From our Executive Vice President and CEO, Joyce Dubensky: I arrived in Rome today (April 18) for the Ara Pacis Initiative for Dignity, Forgiveness and Reconciliation – or, as I see it, for peace in a holistic sense of the vision. The sessions start tomorrow, so I had time to take a walk before falling into a deep sleep.
Just a few streets from my hotel there was a parade. I went to watch and immediately realized that it was a community of Sikhs, dressed in a range of clothes from traditional (in deep purples with gorgeous golden orange/yellow sashes and turbans) to western dress with a turban to western dress with a white kerchief tied over the head in respect.
There was a float, a group of traditionally dressed men wielding swords – kirpans – that symbolize a baptized Sikh’s duty to protect the defenseless. The women were in varied dress with the children, too, often appearing to be in traditional Indian attire.
That’s when I decided to practice a tenet of Tanenbaum’s pedagogy – respectful curiosity. I looked for someone who was talking, not fully engaged, but present and went up to two young men. “English?” “No.” “Spanish?” “No.” They asked me if I spoke German. “No.” We looked at each other apologetically and then one grabbed another man. “English?” He shook his head no but indicated that I should wait.

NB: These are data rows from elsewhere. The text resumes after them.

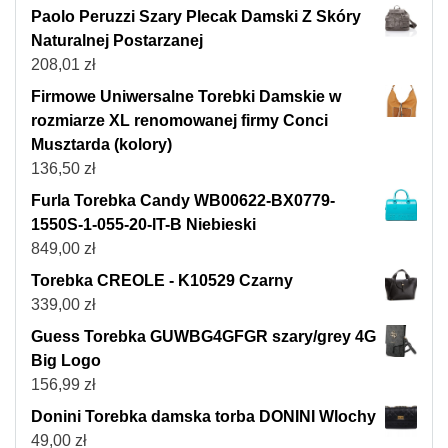
Paolo Peruzzi Szary Plecak Damski Z Skóry
Naturalnej Postarzanej
208,01
zł
Firmowe Uniwersalne Torebki Damskie w
rozmiarze XL renomowanej firmy Conci
Musztarda (kolory)
136,50
zł
Furla Torebka Candy WB00622-BX0779-
1550S-1-055-20-IT-B Niebieski
849,00
zł
Torebka CREOLE - K10529 Czarny
339,00
zł
Guess Torebka GUWBG4GFGR szary/grey 4G
Big Logo
156,99
zł
Donini Torebka damska torba DONINI Wlochy
49,00
zł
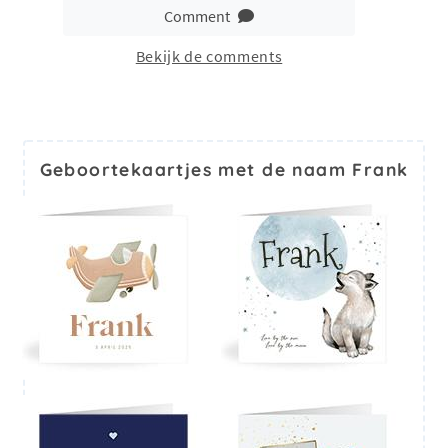
Comment
Bekijk de comments
Geboortekaartjes met de naam Frank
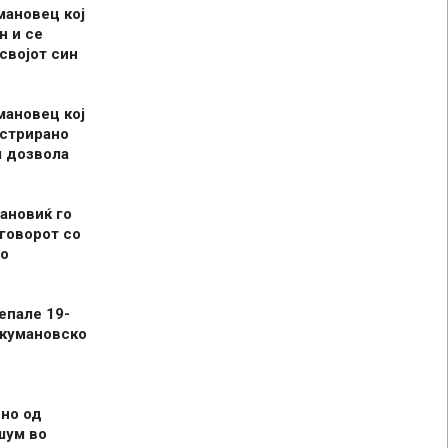
мановец кој
н и се
 својот син
мановец кој
истрирано
л дозвола
ановиќ го
говорот со
о
епале 19-
 кумановско
но од
шум во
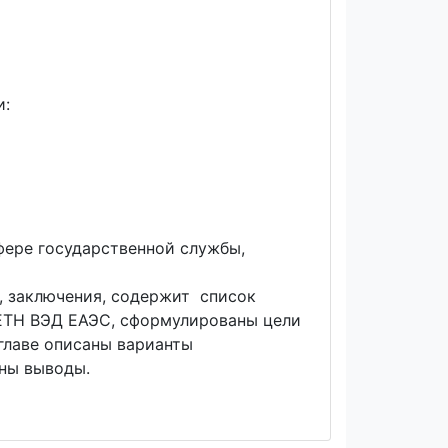
и:
фере государственной службы,
в, заключения, содержит список
 ЕТН ВЭД ЕАЭС, сформулированы цели
главе описаны варианты
аны выводы.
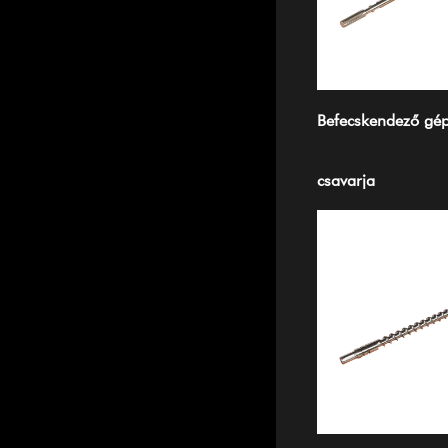
Befecskendező gé
csavarja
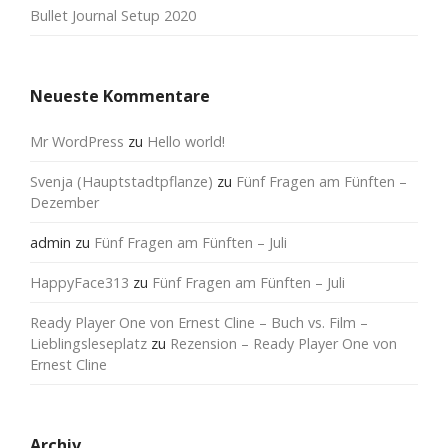
Bullet Journal Setup 2020
Neueste Kommentare
Mr WordPress
zu
Hello world!
Svenja (Hauptstadtpflanze)
zu
Fünf Fragen am Fünften –
Dezember
admin
zu
Fünf Fragen am Fünften – Juli
HappyFace313
zu
Fünf Fragen am Fünften – Juli
Ready Player One von Ernest Cline – Buch vs. Film –
Lieblingsleseplatz
zu
Rezension – Ready Player One von
Ernest Cline
Archiv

In about five minutes, he proudly brought back a man who spoke English. I told him that I hoped to learn the reason for the celebration. His English was still limited but he made it clear. The celebration was for the “birthday.” I let him know that I was honored to be present and his smile was a joy to see. My interest clearly sounded a chord with my new friends.
When I returned to the hotel, I looked up the Sikh holiday calendar. April 18, 2010 celebrates the birthdays of Guru Angad Dev and Guru Tegh Bahadur, two of the ten Gurus who were the originators of Sikhism.